_Passage shown_.

# # #

It’s hard to believe, but this tale is 100% true. A team of prison convicts made up one of Wyoming’s better baseball teams in 1911. What’s more, there is every reason to believe they were literally playing for their lives.
The Wyoming State Penitentiary All-Stars was a baseball team made up of convicts who showed some aptitude for the sport.
On the surface, it was one of the more novel prison programs instituted by a newly installed warden who cherished the game. At its ugliest, it may have fostered the same kind of corruption that the previous warden had been accused of.
This story comes at a time in American history when the popularity of baseball was beginning to sweep the nation. At the turn of the century, the sport of baseball was becoming all the rage. Every kid wanted to be like Honus Wagner, Ty Cobb and Christy Mathewson. Men followed daily box scores religiously.
In Wyoming, baseball fever was catching on as well. Semi-pro and amateur teams were sprouting up everywhere. Edward Meeker’s 1908 hit “Take Me Out to the Ball Game” was still getting airplay on home radio sets.
Fans in the Cowboy State couldn’t get enough of the game.
This preoccupation with America’s pastime helped pave the way for the WSP All-Stars, but the catalyst was far more ominous in nature.
Early Days At The State Pen
Opened for business in 1901, the Wyoming State Penitentiary in Rawlins was the kind of gloomy lockup that made criminals almost wish for the rope. No running water or electricity, it was a cold, dark and miserable place to be incarcerated.
To make matters worse, millionaire businessman Otto Gramm practically ran the prison with assistance from the actual warden, JP Hehn. Under a penitentiary lessee program popularized in the South and instituted elsewhere in the nation, inmates were put to work for Gramm manufacturing brooms in a makeshift prison factory for 57 cents a day.
Prisoner grunts were often mistreated and barely fed enough to stay alive while Gramm benefitted from an average of 60 dozen brooms per day produced by his conscripted workforce from among the 200 inmates at the Wyoming State Penitentiary.
It was “a system of the dark ages,” said one inmate, Harry Pendergraft, who was in for larceny.

# # #

_Supplied data_.
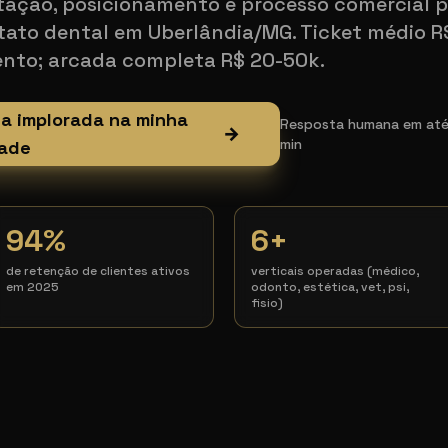
tação, posicionamento e processo comercial 
tato dental em Uberlândia/MG. Ticket médio R
ento; arcada completa R$ 20-50k.
ia implorada na minha
Resposta humana em até 1
→
min
ade
94%
6+
de retenção de clientes ativos
verticais operadas (médico,
em 2025
odonto, estética, vet, psi,
fisio)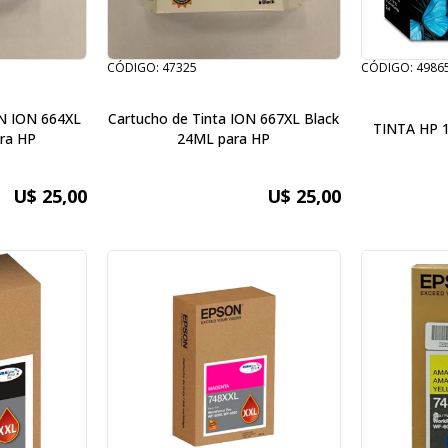
CÓDIGO: 47325
CÓDIGO: 4986
ON ION 664XL
Cartucho de Tinta ION 667XL Black
TINTA HP 
ra HP
24ML para HP
U$ 25,00
U$ 25,00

# # #

_Exercise instructions_.
- 1) Answer from the prison baseball passage:
(a) In what year did the convict team play?
(b) In what town was the Wyoming State Penitentiary?
(c) How much a day did inmates get for making brooms?
- 2) Pick up the prison baseball passage after its last sentence and keep writing it.
Nothing in the lines is needed here.

_Answers for the tasks_.
- 1)
(a) 1911
(b) Rawlins
(c) 57 cents

- 2)
After more than a decade in operation, Gov. Joseph Carey shut the program down in 1911 and cleaned house. The governor tapped Big Horn County Sheriff Felix Alston as the new warden and the scene was set for wide-sweeping prison reform.
No change was bigger than the assembling of the institution’s first baseball team.
Bad News Bears
A huge baseball fan, Alston thought a prison team could boost spirits amongst the inmate-players and build moral at the prison across the board. What he didn’t count on was just how good a team he would assemble.
Ranging from ages 18 to 39, the inmate All-Stars roster was fleshed out by the likes of shortstop Joe Guzzardo (manslaughter), first baseman Eugene Rowan (rape), third baseman John Crottie (grand larceny), center fielder Sidney Potter (forgery), second baseman Frank Fitzgerald (breaking and entering) and right fielder Joseph Seng (first-degree murder).
Ace pitcher Thomas Cameron, 20, was a coal miner from Tennessee with an explosive fastball and a rap sheet that included sexual assault.
The team’s coach was stone cold killer George Saban, doing a 25-year stretch for shooting a sheepherder in the face and killing and burning two others during the Spring Creek raid — the ongoing range wars of Wyoming pitting cattlemen against perceived infringements on open grazing.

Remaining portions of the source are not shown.